The Cunninghams’ son, James, said the strong winds blew in around 5 a.m., lifting a wood-framed carport that was anchored into the ground and attached to the house off the ground and onto his parents’ car and pickup truck.
Surveying the damage that afternoon, Cunningham said the winds also toppled a number of trees in the back yard, blew a refrigerator from the back yard to the front, and scared the family dog.
“It blew a trash can right up onto the roof,” he said. “From there it landed in a tree.”
The family’s dog was in its house inside a kennel, he said. The doghouse was flattened, but the dog managed to escape before being let inside.
“He’s OK, but he was scared,” Cunningham said.
Both vehicles sustained considerable damage, as did the carport and the side of the house. Cunningham said an insurance adjuster had already been at the scene, and that his parents were not injured.
The wind blew so hard that branches of trees that were blown over were tossed onto US 127, and a brown sign that promotes the county’s distilleries was flattened on the opposite side of the road.
However, a small party tent erected on poles in the yard of a residence right across the highway stood undamaged, and no damages were reported at the nearby Shell or BP gas stations.
Powell, the public safety director, said the damage to the Cunninghams’ home was the only significant damages his office reported following Friday morning’s strong wind and heavy rains.

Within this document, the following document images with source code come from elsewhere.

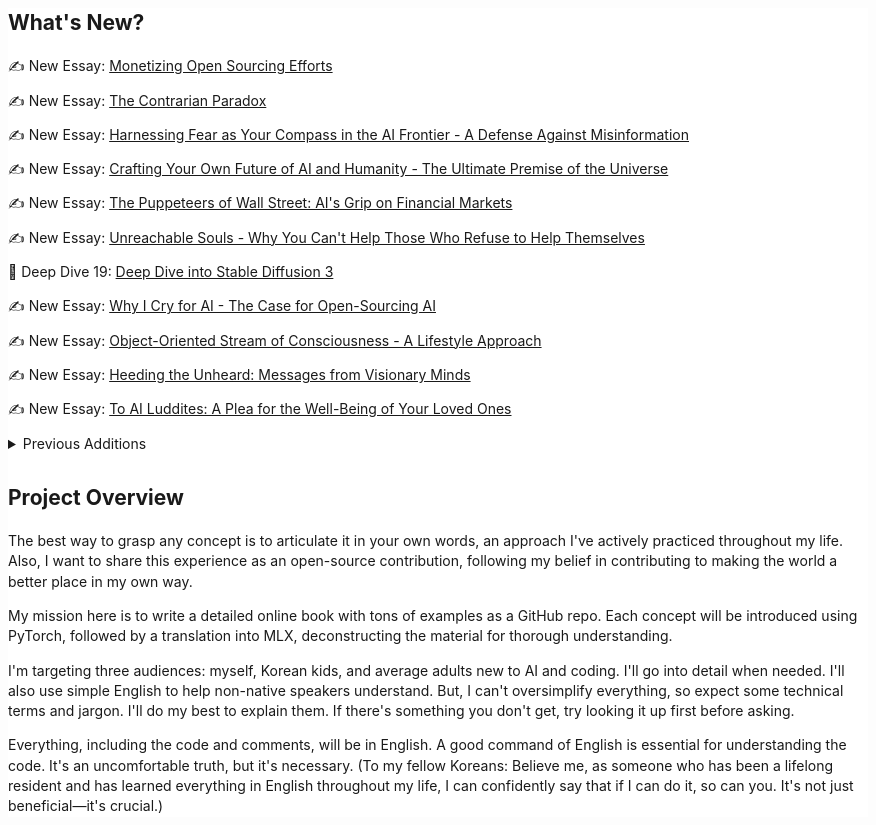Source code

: ## What's New?

✍️ New Essay: [Monetizing Open Sourcing Efforts](https://www.creativeworksofknowledge.com/blog/monetizing-open-sourcing-efforts)

✍️ New Essay: [The Contrarian Paradox](https://www.creativeworksofknowledge.com/blog/the-contrarian-paradox)

✍️ New Essay: [Harnessing Fear as Your Compass in the AI Frontier - A Defense Against Misinformation](https://www.creativeworksofknowledge.com/blog/harnessing-fear-as-your-compass-in-the-ai-frontier-a-defense-against-misinformation)

✍️ New Essay: [Crafting Your Own Future of AI and Humanity - The Ultimate Premise of the Universe](https://www.creativeworksofknowledge.com/blog/crafting-your-own-future-of-ai-and-humanity-the-ultimate-premise-of-the-universe)

✍️ New Essay: [The Puppeteers of Wall Street: AI's Grip on Financial Markets](https://www.creativeworksofknowledge.com/blog/the-puppeteers-of-wall-street-ais-grip-on-financial-markets)

✍️ New Essay: [Unreachable Souls - Why You Can't Help Those Who Refuse to Help Themselves](https://www.creativeworksofknowledge.com/blog/unreachable-souls-why-you-cant-help-those-who-refuse-to-help-themselves)

🤿 Deep Dive 19: [Deep Dive into Stable Diffusion 3](deep-dives/019-stable-diffusion-3%2FREADME.md)

✍️ New Essay: [Why I Cry for AI - The Case for Open-Sourcing AI](https://www.creativeworksofknowledge.com/blog/why-i-cry-for-ai-the-case-for-open-sourcing-ai)

✍️ New Essay: [Object-Oriented Stream of Consciousness - A Lifestyle Approach](https://www.creativeworksofknowledge.com/blog/object-oriented-stream-of-consciousness-a-lifestyle-approach)

✍️ New Essay: [Heeding the Unheard: Messages from Visionary Minds](https://www.creativeworksofknowledge.com/blog/heeding-the-unheard-messages-from-visionary-minds)

✍️ New Essay: [To AI Luddites: A Plea for the Well-Being of Your Loved Ones](https://www.creativeworksofknowledge.com/blog/to-ai-luddites-a-plea-for-the-well-being-of-your-loved-ones)

<details><summary> Previous Additions </summary></details>

## Project Overview

The best way to grasp any concept is to articulate it in your own words, an approach I've actively practiced throughout my life. Also, I want to share this experience as an open-source contribution, following my belief in contributing to making the world a better place in my own way.

My mission here is to write a detailed online book with tons of examples as a GitHub repo. Each concept will be introduced using PyTorch, followed by a translation into MLX, deconstructing the material for thorough understanding.

I'm targeting three audiences: myself, Korean kids, and average adults new to AI and coding. I'll go into detail when needed. I'll also use simple English to help non-native speakers understand. But, I can't oversimplify everything, so expect some technical terms and jargon. I'll do my best to explain them. If there's something you don't get, try looking it up first before asking.

Everything, including the code and comments, will be in English. A good command of English is essential for understanding the code. It's an uncomfortable truth, but it's necessary. (To my fellow Koreans: Believe me, as someone who has been a lifelong resident and has learned everything in English throughout my life, I can confidently say that if I can do it, so can you. It's not just beneficial—it's crucial.)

“There was a tree down in a yard on Bonds Mill Road, and a tree was down on a road in western Anderson County,” he said. “Damage was very isolated.”
Powell said the carport likely acted as an umbrella, allowing the wind to get beneath it.
“It appears to be straight-line winds because the debris was all blown in a straight line,” he said, “not like a circular rotation.”
Powell said the county actually fared better than some areas.
“Frankfort and Lexington had substantial flooding,” he said. “We did not. The crossing at Rice Road was blocked, and we had some ponding for a short time, but that was it.”